An exact restatement of the data below, with the pictures removed, is the required answer.

[Data segment — start]

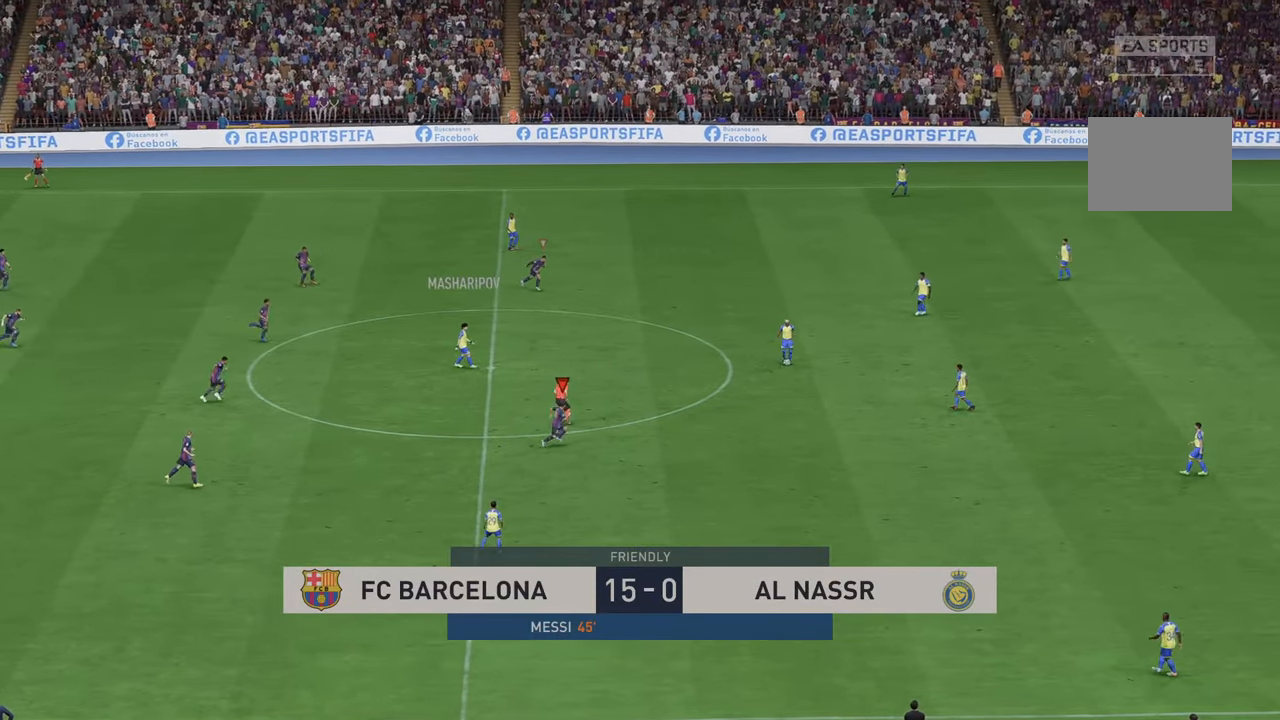
{"buttons": ["R2"], "left_stick": "center", "right_stick": "center", "events": [[417, "left_stick", "center"]]}
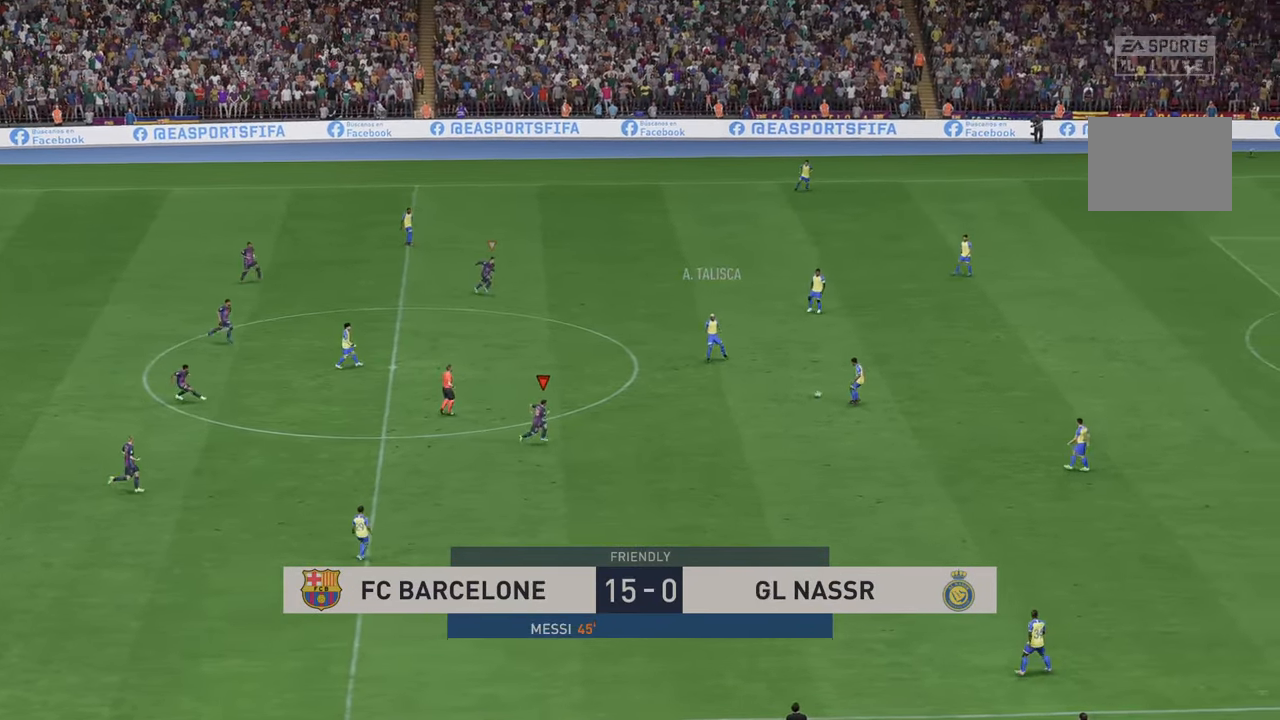
{"buttons": ["R2"], "left_stick": "center", "right_stick": "center", "events": []}
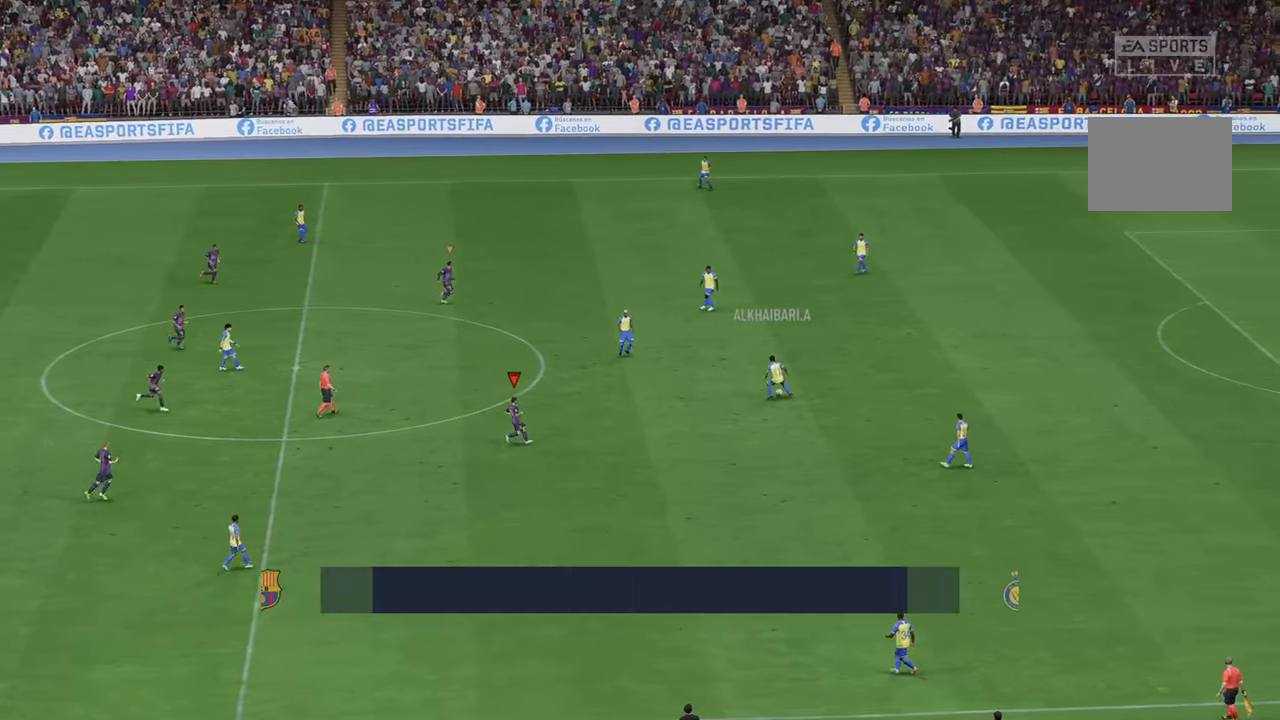
{"buttons": ["R2"], "left_stick": "up-right", "right_stick": "center", "events": [[83, "left_stick", "up-right"]]}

[Data segment — finish]

§ Output for this task:
{"buttons": ["R2"], "left_stick": "center", "right_stick": "center", "events": [[417, "left_stick", "center"]]}
{"buttons": ["R2"], "left_stick": "center", "right_stick": "center", "events": []}
{"buttons": ["R2"], "left_stick": "up-right", "right_stick": "center", "events": [[83, "left_stick", "up-right"]]}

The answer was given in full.